*Task requirements:* Only lines that contain the word "events" belong in the answer; copy them from the records below.
Start of Data shown
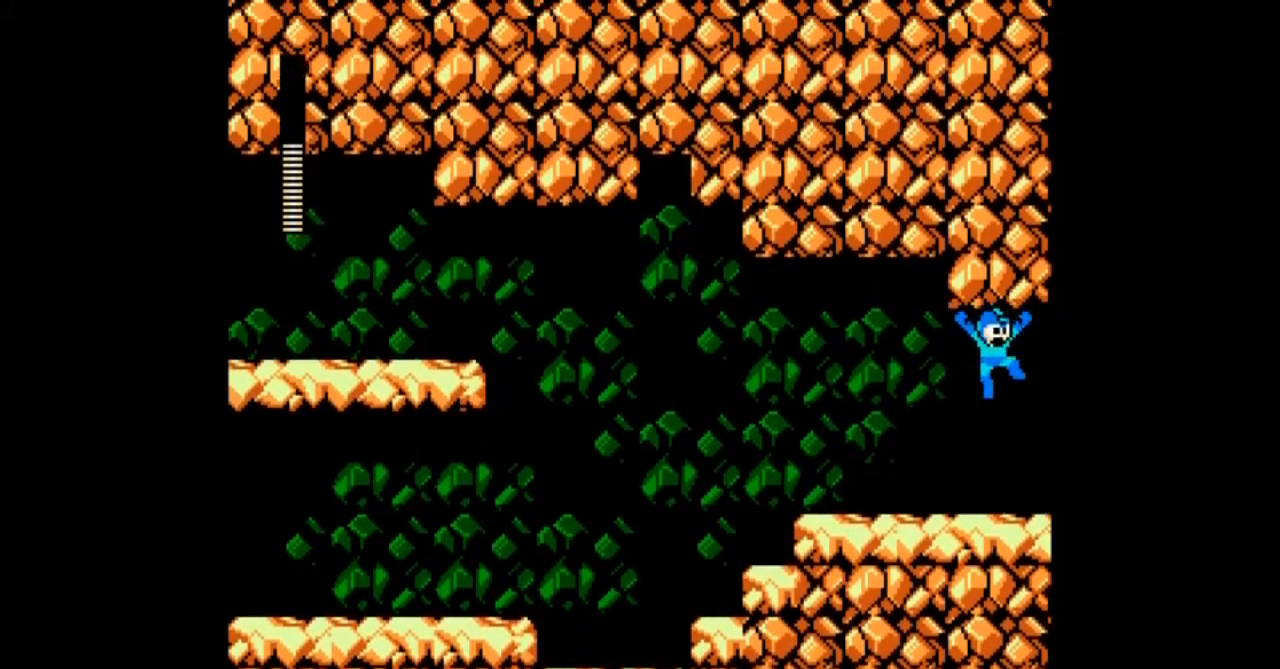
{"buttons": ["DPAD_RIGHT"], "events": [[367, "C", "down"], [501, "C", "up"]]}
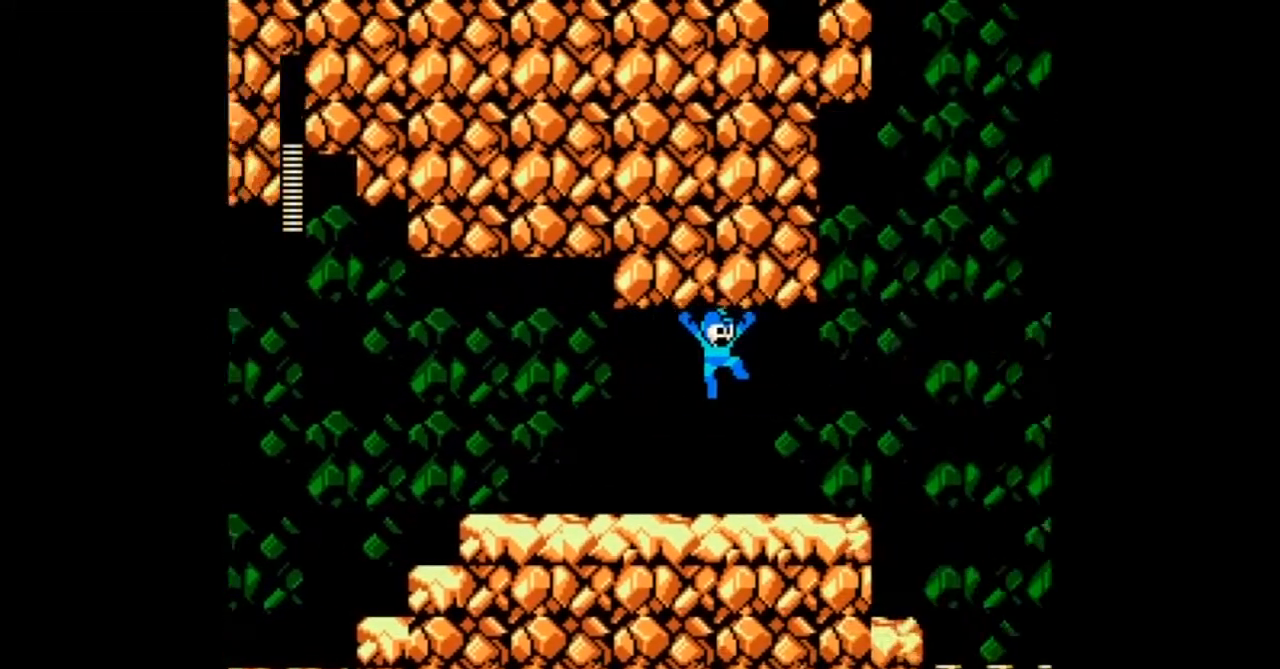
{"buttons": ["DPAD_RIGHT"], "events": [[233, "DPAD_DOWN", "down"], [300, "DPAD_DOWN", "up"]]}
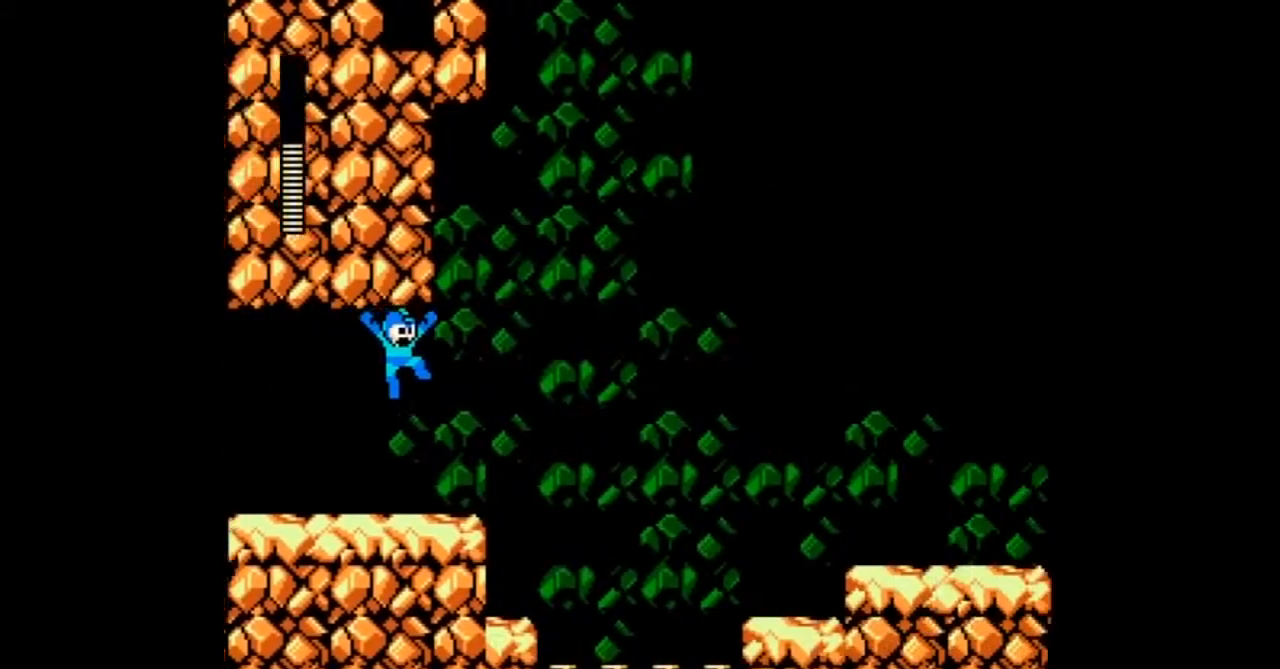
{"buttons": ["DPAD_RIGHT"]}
End of Data shown
Start of Data shown
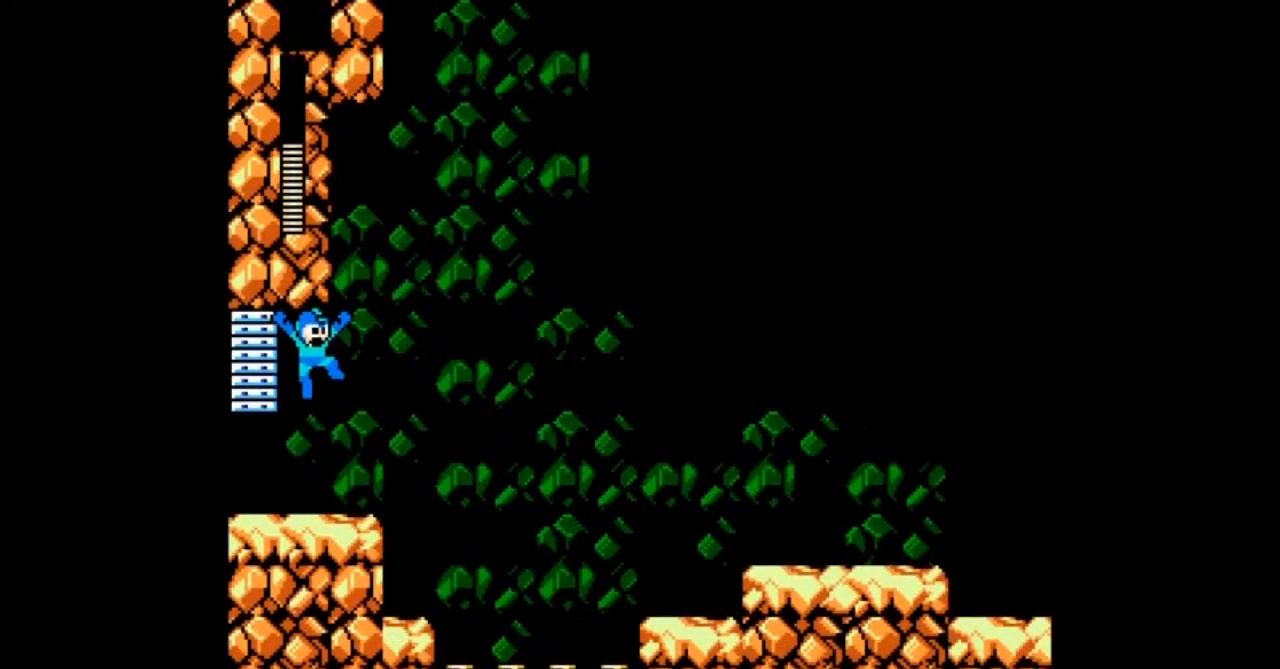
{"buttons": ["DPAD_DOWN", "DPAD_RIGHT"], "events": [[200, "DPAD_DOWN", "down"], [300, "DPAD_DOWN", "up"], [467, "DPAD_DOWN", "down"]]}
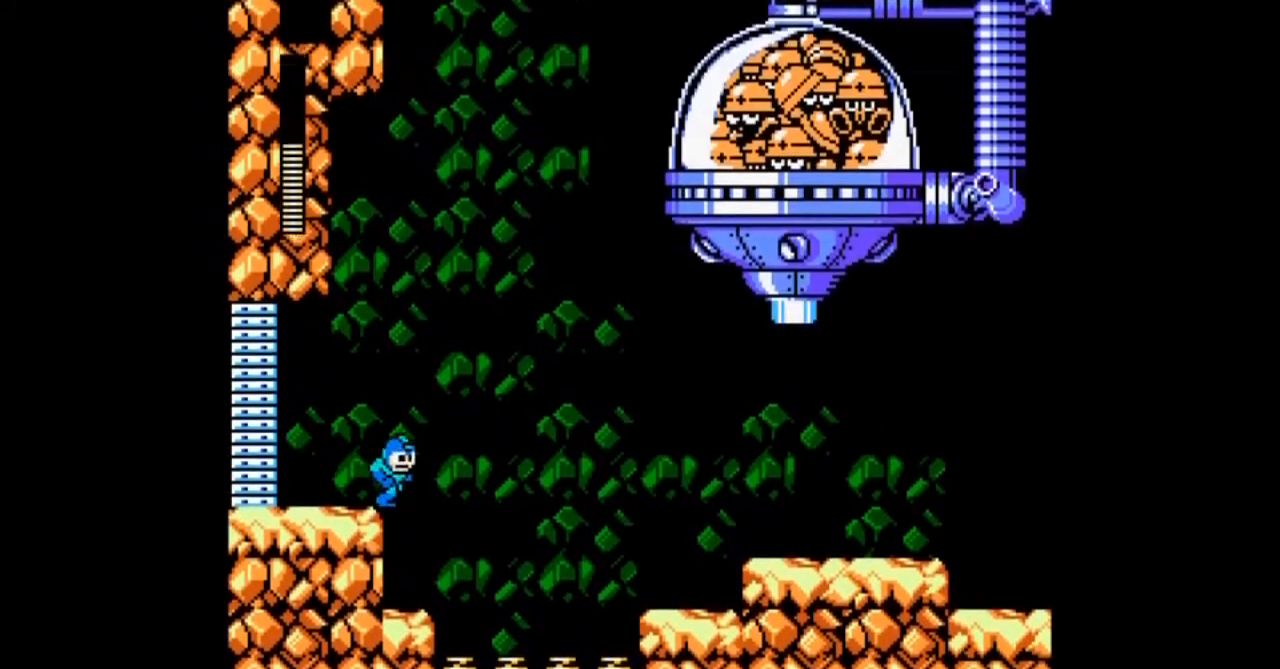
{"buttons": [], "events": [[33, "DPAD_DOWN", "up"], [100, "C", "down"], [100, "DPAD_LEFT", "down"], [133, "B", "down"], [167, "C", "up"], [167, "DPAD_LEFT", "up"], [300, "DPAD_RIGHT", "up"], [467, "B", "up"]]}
End of Data shown
*Problem solution:*
{"buttons": ["DPAD_RIGHT"], "events": [[367, "C", "down"], [501, "C", "up"]]}
{"buttons": ["DPAD_RIGHT"], "events": [[233, "DPAD_DOWN", "down"], [300, "DPAD_DOWN", "up"]]}
{"buttons": ["DPAD_DOWN", "DPAD_RIGHT"], "events": [[200, "DPAD_DOWN", "down"], [300, "DPAD_DOWN", "up"], [467, "DPAD_DOWN", "down"]]}
{"buttons": [], "events": [[33, "DPAD_DOWN", "up"], [100, "C", "down"], [100, "DPAD_LEFT", "down"], [133, "B", "down"], [167, "C", "up"], [167, "DPAD_LEFT", "up"], [300, "DPAD_RIGHT", "up"], [467, "B", "up"]]}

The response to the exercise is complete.